自然貧乏

「Appleのある静物・習作」(部分) 2019/8/25

今年の下北滞在はつい「頑張ってしまった」。28日に帰ると仮定して、たったの20日間、例年のごとく、頑張って仕事してしまった。作品の写真締め切りが近いせいもあるが、つくづく貧乏人根性が染み付いているんだなあと思う。

実はテントを持ってきていた(なのに、テントを張るようなところに1日も出かけなかった)。山にでも海辺にでもテントを張って終日ゴロゴロ寝転んでいればいいし、晴れたら海でも川でも釣りにでも行けば良かったじゃないか、と今頃になって釣り道具を用意する「気持ちもなかった」ことを残念に思う。

川は水が流れているだけではない(それは川ではなく、単なる水路のことだ)。昨日、黄貂の話をしたが、自然の川とはそれらの動物やその餌となる植物やら何やらと一体になっている、「環境」そのもののことだ。自然のそばにいて「環境」に関わらない時間というものを持っていいものだろうか。それが「雪の中であの美しい黄色をもう一度見たい」などと口走る自分の在りようなのだろうか。

「あ〜あ」。幾つになっても幼い我が精神よ(幼稚だと言っているだけですよ。「若い」という意味はありません)。「豊かさとはなにか」。考えるヒントはゴロゴロしているのに、ゴロゴロしない人には見えないんだなあ。がっくり。

制作三昧

「3つのかたち」習作

涼しい、というよりちょっと寒い。ここ3日間ほどずっと雨と霧。時々はかなり強く降った。近くのチョロチョロの川も茶色の濁流となり、川幅も5倍ほどに広がっていた。

大きな絵はなかなか進まない。事前のエスキースが不十分だったから。なぜ十分にエスキースできなかったのかと遡れば、結局は自分の中の迷いに原因がある。なぜ、何を、どう迷うのか、それは言わないことにしておく。

小さな絵はいろいろ試みる。天気は悪いし、涼しいし、そもそもここで他にやれることは、本を読むことと寝ることくらいしかない。でも、暇というのは貴重なものだ、と思う。暇を大事に活用する、という考えがすでに間違っている、とも思いつつ。

風景画の試み

「風景」習作

今年は「風景画家」になる。

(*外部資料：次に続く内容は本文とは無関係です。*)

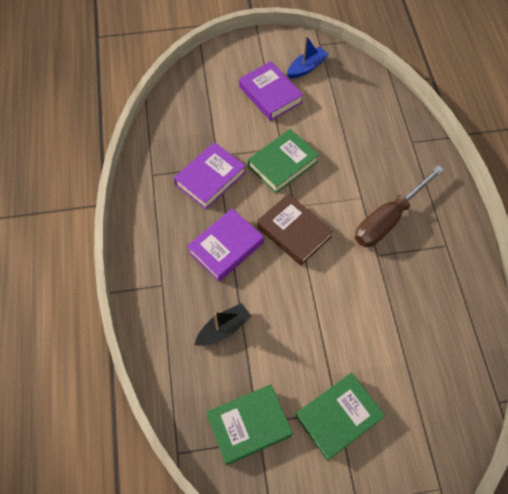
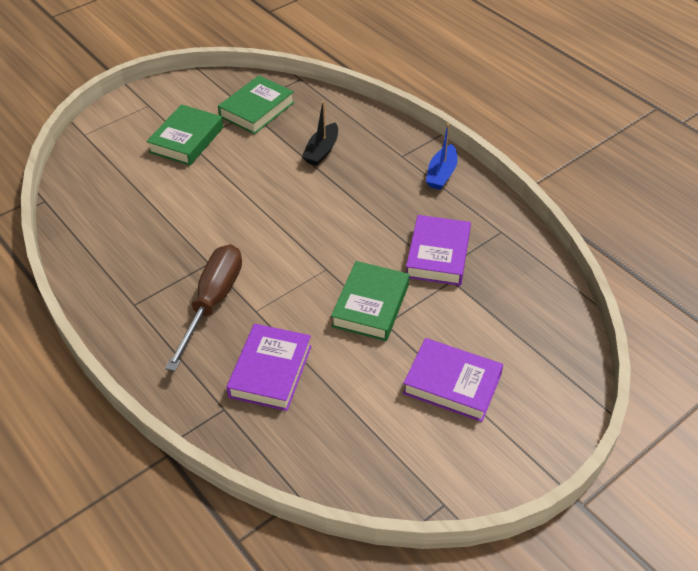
camera: 150 degrees right, 15 degrees down
(226, 247) = (368, 205): purple book -> purple book (270, 371)
(294, 232) = (310, 246): brown book -> none
(306, 67) = (434, 451): blue boat -> blue boat (441, 174)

それが目標と、とりあえず宣言しておこう。
あっ、その前に「あけましておめでとうございます。今年もよろしく」です。

毎年何度かチャレンジするが、いつも中途半端で挫折。風景が問題なのではなく、考え方がちゃらんぽらんだから。そして、なんの反省もなく、同じことを繰り返す。繰り返すほど失敗データだけが積み重なり、頭は失敗のカスだらけになる。

「風景画家」はともかく、私だけでなく現代のどの画家にとっても風景画は難しい。それは写真の視覚と戦わなければならないから。写真の機構、機能的レベルはすでに人間を遥かに超えている。しかもそれが誰の手にもあり、そのレベルに慣れっこになっている。どうやってそれと戦うのか?その戦略なしに、迂闊に風景画など描けないから。

もちろん、私たちの頭はまだ19世紀にあるから、通常は普通の風景を上手に描いていれば、(むしろその方が)十分に楽しい。